══ Excerpted records ══

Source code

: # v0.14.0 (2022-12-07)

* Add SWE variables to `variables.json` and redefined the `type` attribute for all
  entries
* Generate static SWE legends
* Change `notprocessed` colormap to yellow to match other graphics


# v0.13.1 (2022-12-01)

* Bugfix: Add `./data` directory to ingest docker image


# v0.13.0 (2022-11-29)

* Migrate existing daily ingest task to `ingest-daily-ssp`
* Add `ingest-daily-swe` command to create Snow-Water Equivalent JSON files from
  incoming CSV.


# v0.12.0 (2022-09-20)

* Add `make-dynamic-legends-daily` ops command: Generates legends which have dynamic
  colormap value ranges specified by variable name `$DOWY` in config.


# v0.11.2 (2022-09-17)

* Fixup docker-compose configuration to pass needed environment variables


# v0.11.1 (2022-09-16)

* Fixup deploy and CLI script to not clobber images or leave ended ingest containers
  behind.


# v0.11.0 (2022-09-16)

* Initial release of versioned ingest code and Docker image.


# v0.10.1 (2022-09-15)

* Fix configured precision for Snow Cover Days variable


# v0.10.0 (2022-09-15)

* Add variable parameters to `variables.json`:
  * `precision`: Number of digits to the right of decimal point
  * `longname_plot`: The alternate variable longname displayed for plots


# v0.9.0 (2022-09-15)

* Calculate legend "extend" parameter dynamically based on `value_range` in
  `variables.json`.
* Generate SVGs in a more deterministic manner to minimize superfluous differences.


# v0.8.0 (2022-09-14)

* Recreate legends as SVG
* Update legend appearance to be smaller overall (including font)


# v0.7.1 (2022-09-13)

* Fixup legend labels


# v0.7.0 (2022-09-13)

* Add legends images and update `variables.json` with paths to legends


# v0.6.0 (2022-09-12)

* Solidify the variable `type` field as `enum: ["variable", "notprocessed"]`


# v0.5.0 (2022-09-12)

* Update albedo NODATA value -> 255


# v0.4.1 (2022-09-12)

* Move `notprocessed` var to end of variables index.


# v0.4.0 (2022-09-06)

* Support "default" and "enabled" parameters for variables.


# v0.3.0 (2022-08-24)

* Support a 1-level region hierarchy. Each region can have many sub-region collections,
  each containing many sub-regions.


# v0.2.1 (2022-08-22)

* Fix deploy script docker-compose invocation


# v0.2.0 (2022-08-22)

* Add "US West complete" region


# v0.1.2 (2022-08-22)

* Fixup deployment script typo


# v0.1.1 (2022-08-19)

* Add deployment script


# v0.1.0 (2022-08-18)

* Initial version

═══

Only the lines from the start of the data to the line holding "# v0.1.2 (2022-08-22)" are wanted; return them exactly, both ends included.

Solution
Source code

: # v0.14.0 (2022-12-07)

* Add SWE variables to `variables.json` and redefined the `type` attribute for all
  entries
* Generate static SWE legends
* Change `notprocessed` colormap to yellow to match other graphics


# v0.13.1 (2022-12-01)

* Bugfix: Add `./data` directory to ingest docker image


# v0.13.0 (2022-11-29)

* Migrate existing daily ingest task to `ingest-daily-ssp`
* Add `ingest-daily-swe` command to create Snow-Water Equivalent JSON files from
  incoming CSV.


# v0.12.0 (2022-09-20)

* Add `make-dynamic-legends-daily` ops command: Generates legends which have dynamic
  colormap value ranges specified by variable name `$DOWY` in config.


# v0.11.2 (2022-09-17)

* Fixup docker-compose configuration to pass needed environment variables


# v0.11.1 (2022-09-16)

* Fixup deploy and CLI script to not clobber images or leave ended ingest containers
  behind.


# v0.11.0 (2022-09-16)

* Initial release of versioned ingest code and Docker image.


# v0.10.1 (2022-09-15)

* Fix configured precision for Snow Cover Days variable


# v0.10.0 (2022-09-15)

* Add variable parameters to `variables.json`:
  * `precision`: Number of digits to the right of decimal point
  * `longname_plot`: The alternate variable longname displayed for plots


# v0.9.0 (2022-09-15)

* Calculate legend "extend" parameter dynamically based on `value_range` in
  `variables.json`.
* Generate SVGs in a more deterministic manner to minimize superfluous differences.


# v0.8.0 (2022-09-14)

* Recreate legends as SVG
* Update legend appearance to be smaller overall (including font)


# v0.7.1 (2022-09-13)

* Fixup legend labels


# v0.7.0 (2022-09-13)

* Add legends images and update `variables.json` with paths to legends


# v0.6.0 (2022-09-12)

* Solidify the variable `type` field as `enum: ["variable", "notprocessed"]`


# v0.5.0 (2022-09-12)

* Update albedo NODATA value -> 255


# v0.4.1 (2022-09-12)

* Move `notprocessed` var to end of variables index.


# v0.4.0 (2022-09-06)

* Support "default" and "enabled" parameters for variables.


# v0.3.0 (2022-08-24)

* Support a 1-level region hierarchy. Each region can have many sub-region collections,
  each containing many sub-regions.


# v0.2.1 (2022-08-22)

* Fix deploy script docker-compose invocation


# v0.2.0 (2022-08-22)

* Add "US West complete" region


# v0.1.2 (2022-08-22)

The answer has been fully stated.